You can use lifecycle policies to define actions you want Amazon S3 to take during an object’s lifetime (for example, transition objects to another storage class, archive them, or delete them after a specified period of time).

Lifecycle policies allow objects or versions to be transitioned between storage classes or expired when no longer required.

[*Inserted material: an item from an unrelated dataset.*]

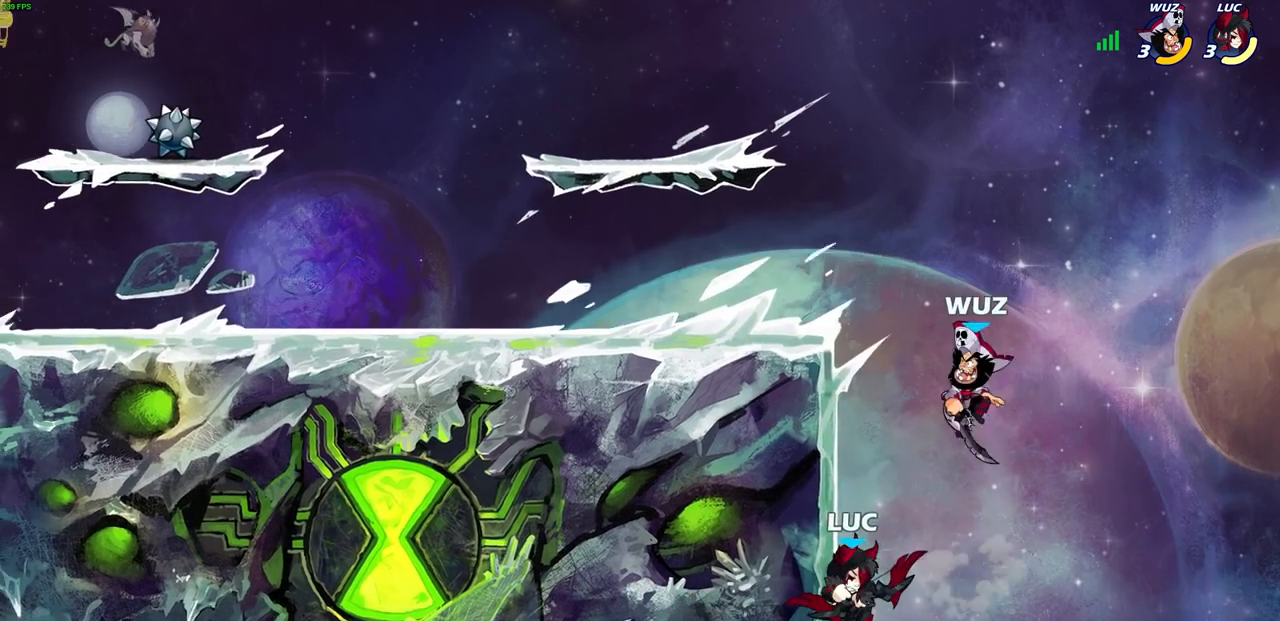
{"buttons": [], "left_stick": "right", "right_stick": "center", "events": [[67, "CIRCLE", "up"], [83, "left_stick", "center"], [483, "left_stick", "right"]]}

S3 and S3-IA has the same retrieval time. The diff is that you are charged for retrieval. Availability is 99.99 vs 99.9

Amazon S3 Encryption

Data between a client and S3 is encrypted in transit. Encryption at rest can be configured on a per-object basis. S3 is capable of encrypting objects — either allowing the customer to manage keys or providing an end-to-end solution.

Client-side encryption
- The client/application is responsible for managing both the encryption/decryption process and its keys.
- This mothed is generally only used when strict security compliance is required
- it has significant admin and processing overhead.
Server-side encryption with customer-managed keys (SSE-C)
- You manage both data key and master key
- S3 handles the encryption and decryption process.
- keys must be supplied with each PUT or GET erquest.
Server-side encryption with S3-managed keys (SSE-S3)
- AWS manages both data key and master key
- objects are encrypted using AES-256 by S3.
- The keys are generated by S3 suing KMS on your behalf.
- keys are stored with object in an encrpted from.
- If you have permissions on the object (e.g., S3 read or S3 admin), you can decrypt and access it.
Server-side encryption with AWS KMS-manged keys (SSE-KMS)
- AWS manages data key and you manage master key
- Objects are encrypted suing individual keys generated by KMS.
- Encrypted keys are stored with the encrypted objects.
- Decryption of an object needs both S3 and KMS key permissions (role separation)

Bucket Default Encryption

Objects are encrypted in S3, not buckets. Each PUT operation needs to specify encryption and type or not. A bucket default captures any put operations where no encryption method/directive is specified. It doesn’t enforce that type can and cannot be used. Bucket policies can enforce.

Bucket policy vs. Default encryption

Bucket policy only prevents users from uploading unencrypted objects. That is to say, users MUST encrypt the objects before uploads.
While enabling default encryption allows users to upload unencrypted objects to S3 while Amazon encrypts all the objects uploaded to the S3 bucket.

Amazon S3 Presigned URLs

All Amazon S3 objects by default are private, meaning that only the owner has access. The owner can share objects with others by creating a pre-signed URL, using their own security credentials to grant time-limited permission to download the objects.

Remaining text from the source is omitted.